Don’t be surprised when people who don’t get it, don’t get it.
I recently had a comment on one of my posts about a particular word I chose to use. It was “diabetic”. They didn’t like it and felt that the word focused on the disease, not the person and was dehumanizing (my words, not theirs). Their opinion and their feelings are valid, but if you live your life being offended by small things like this, you are giving away a lot of “Happy”. I certainly can understand the perspective and how bad labels can make us feel, but I have come to realize those words really don’t make us feel one way or another.
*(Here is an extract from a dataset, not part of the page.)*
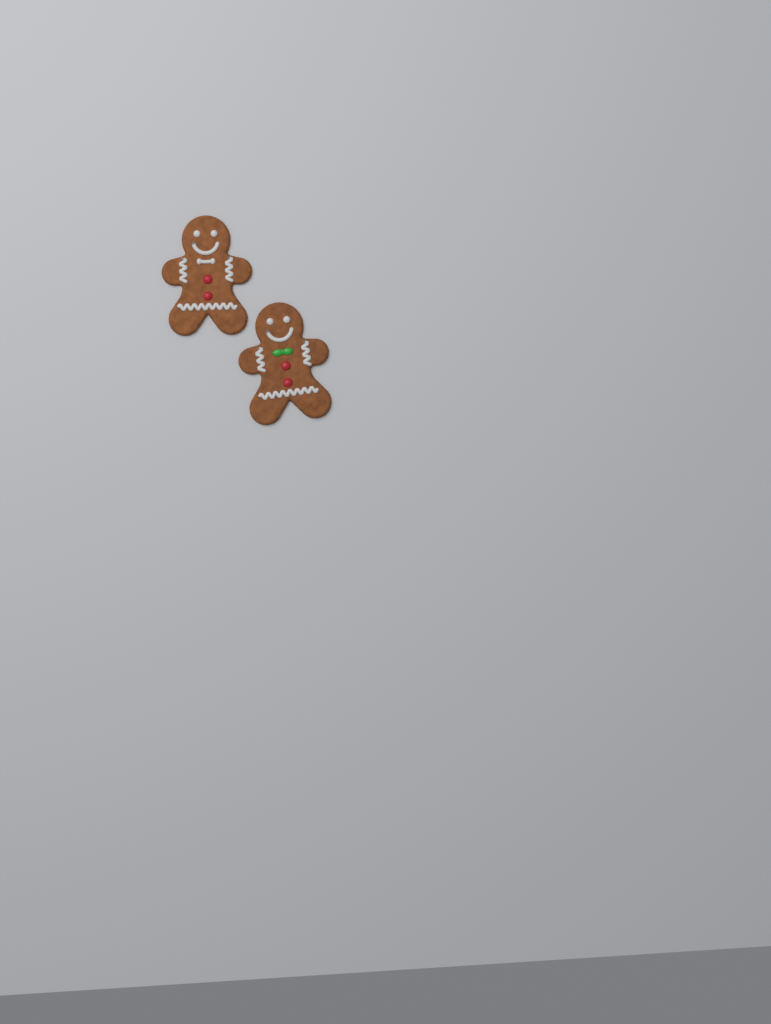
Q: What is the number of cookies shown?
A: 2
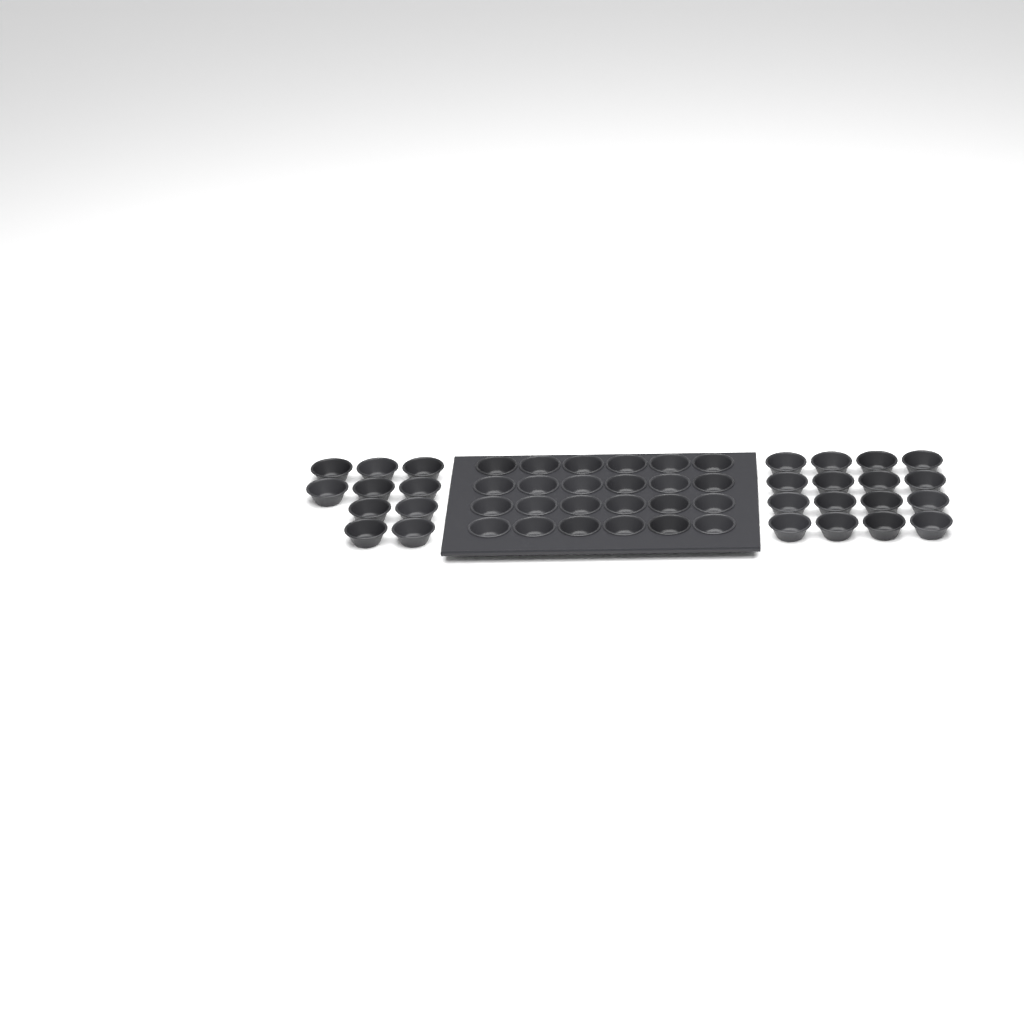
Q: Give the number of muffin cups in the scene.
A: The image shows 50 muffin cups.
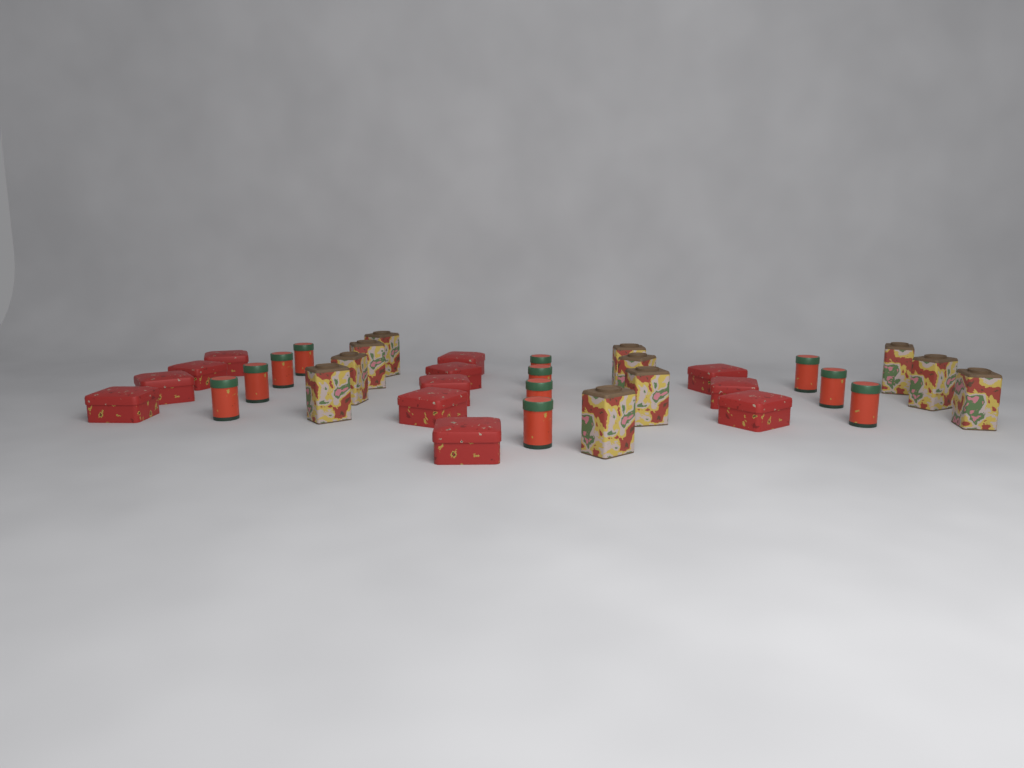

We choose to let it bother us. Or not.
It is easy to become sensitive to how we think the world sees us. Especially if we think the world sees us in a negative light we agree with. Tell me my legs are too thin and I will think you are a nut job. I have bird legs. It wouldn’t hurt my feelings at all. But tell me my waistline isn’t trim enough and I will feel very hurt because that’s a personal sore spot for me. So perhaps it’s not the word “diabetic” (after all its only 8 tiny little letters – 7 if you don’t count the “i” twice), but how my reader feels about being diabetic. If you have a negative view of diabetes, then that word used about you will obviously sting. Being aware of why it bothers you is the key to changing your reaction to it. If you are not sure, try to explore it further. You get to choose what feelings you cling to and which you let go.
Expectations
We all have expectations based on our experiences and preferences. Living with diabetes or any chronic illness gives you a unique set of experiences that will color your window to the world. Maybe for the better. Maybe for the worse. For me, it made me understand what a gift life is and how little time we really have. It has given me humility, gratitude and a will to squeeze out the most before my trip is done. It also gave me a lot of pain early on and still throws a zinger at me occasionally. I wish words were enough to share it all, but no one truly will ever understand what it is to be me. I have people who I have shared experiences with – family, motherhood, corporate life, nursing life, church family, diabetics (yes I used that word!). We all have a shared understanding of these commonalities.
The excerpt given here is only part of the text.